>>
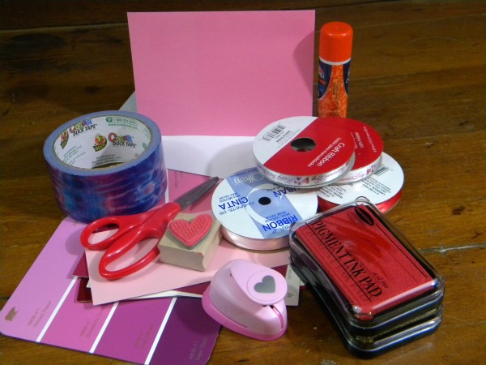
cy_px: 182
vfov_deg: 30.9
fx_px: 660
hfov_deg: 40.4
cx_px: 243
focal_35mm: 47
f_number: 3.9
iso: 400
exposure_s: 1/27
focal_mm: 8.6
<<
→ Prompt
In transcribing the lines above, omit the images and keep all else exact.

→ Response area
cy_px: 182
vfov_deg: 30.9
fx_px: 660
hfov_deg: 40.4
cx_px: 243
focal_35mm: 47
f_number: 3.9
iso: 400
exposure_s: 1/27
focal_mm: 8.6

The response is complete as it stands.